I was able to build OpenCode into the HA Terminal. I then linked it to Anthropic’s Sonnet 4.5. Since OC is running onboard it has full access to use all the CLI/API tools of HA to create automations, scripts, scenes, etc… I can’t imagine configuring HA without this tool anymore… To begin with I have the Advanced SSH & Web Terminal Add On installed with protection mode disabled.
apk add build-base go git sqlite-dev bun
git clone https://github.com/sst/opencode.git
cd opencode
curl -fsSL https://bun.sh/install | bash
bun install
bun run dev
If that all works, you need to run the full build:
bun run build
the muse builds are what you’ll need depending on your architecture: x64 or arm64. The likely path for these two directories are /root/opencode/packages/opencode/dist
copy the opencode “binary” to /config/bin/ and add it to your path.
just being able to use agentic “vibe” coding in the configuration of home assistant. For example I used it to build a trip tracking system with choose prompts upon arrival to categorize trips: business, personal, medical, etc… for tax tracking purposes. I’ve also used it to diagnose why I’m seeing oddities.

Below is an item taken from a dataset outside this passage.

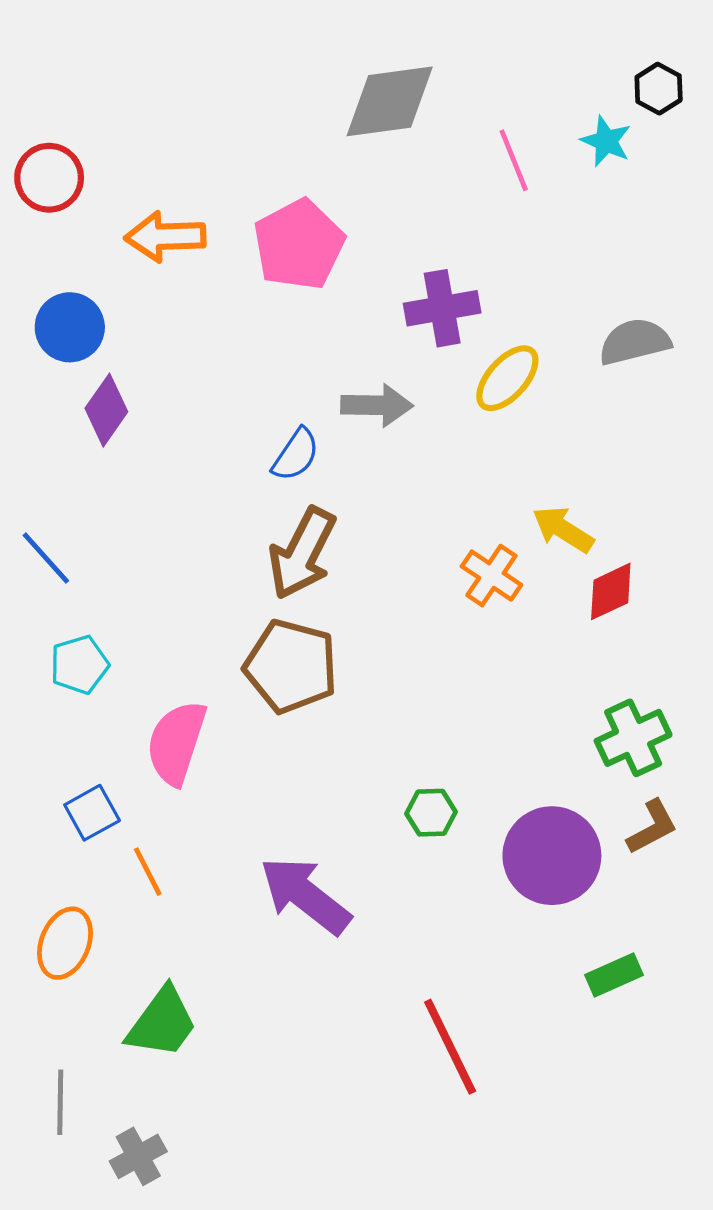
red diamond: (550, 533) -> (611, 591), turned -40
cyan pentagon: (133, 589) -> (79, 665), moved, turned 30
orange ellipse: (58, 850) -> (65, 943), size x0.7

It’s been able to identify the root cause of the issues, make a plan to correct the configuration, then apply the correction and then restart ha… It’s more like a power tool for construction and configuration.
Ok then I would strongly urge everyone reading this (and don’t take it as as slight on you please) that vibe coding HA is problematic at BEST because of the lack of good grounding data in HA. Your mileage may vary.
Oh absolutely no slight taken, and your caution is well warranted. I have found success, but as you stated and with most things “your mileage may vary.” What makes this approach different, IMO, than from just using an agentic process with an attached config drive is that the TUI/Agent has access to the complete configuration including the database behind HA so it does have more context than just mapping into the config directory. Also, I’m running HA virtualized and I’m taking a full snapshot before I start vibing (mucking about…) just in case something goes terribly wrong.
@NathanCu to your point and to help answer the question what am I trying to accomplish. Based on your point about the lack of grounding for HA, I used agentic methods to develop a grounding approach. Attached is the session (redacted as necessary) where the output is a grounding layer that I can tell the agent to make use of before the next work item.
This is the prompt I fed it:
You are tasked with building a grounding layer for Home Assistant agentic sessions.
Your goal is to provide structured, reliable context that prevents hallucinations and
makes AI-driven automation generation reproducible and verifiable.
Requirements:
1. **Entity Registry Normalization**
- Enumerate all entities, integrations, and devices.
- Capture attributes, supported services, and capabilities in a consistent schema.
- Annotate each entity with metadata: room, type, purpose, relationships.
2. **Context Tracking**
- Maintain session-level context: which entities have been referenced,
which automations are active, and what constraints apply.
- Provide a queryable state snapshot for the agent at each step.
3. **Ontology & Relationships**
- Build a lightweight ontology linking entities (e.g., lights → rooms → automations).
- Include parent-child relationships (device → entity → service).
- Track dependencies (automation A requires sensor B).
4. **Validation Hooks**
- For every AI-suggested automation, validate against the grounding layer:
- Does the entity exist?
- Are the services supported?
- Are required attributes present?
- Return structured error messages if validation fails.
5. **Observability**
- Log all grounding lookups and validation checks.
- Provide a diff view when automations are modified, showing what changed and why.
Deliverables:
- A reproducible grounding schema (JSON/YAML) that can be regenerated from HA state.
- Helper functions for querying context (e.g., `get_entities_by_room("kitchen")`).
- Validation routines that reject or correct AI-generated configs when they conflict
with actual HA capabilities.
Objective:
Create a grounding layer that transforms Home Assistant’s fragmented entity data
into a reliable, structured context model. This layer should enable agentic AI sessions
to reason with accuracy, minimize config drift, and prevent vibe-based coding errors.
The outcome was a set of tools. Here’s the session.
I think the biggest difference is the target (tool and audience). My target is a TUI (OpenCode) running inside the Advanced SSH & Web Terminal while your target appears to be the voice assistant usable by the actual end user of HA. My intent was just to speed up my own development, not to enable outside interaction (which is amazingly cool that you got it to do all of that). What makes OpenCode a little more feasible in these projects is the session compaction it does (summarizing) to keep the token window in check without losing context. Anyway. Thank you again for engaging.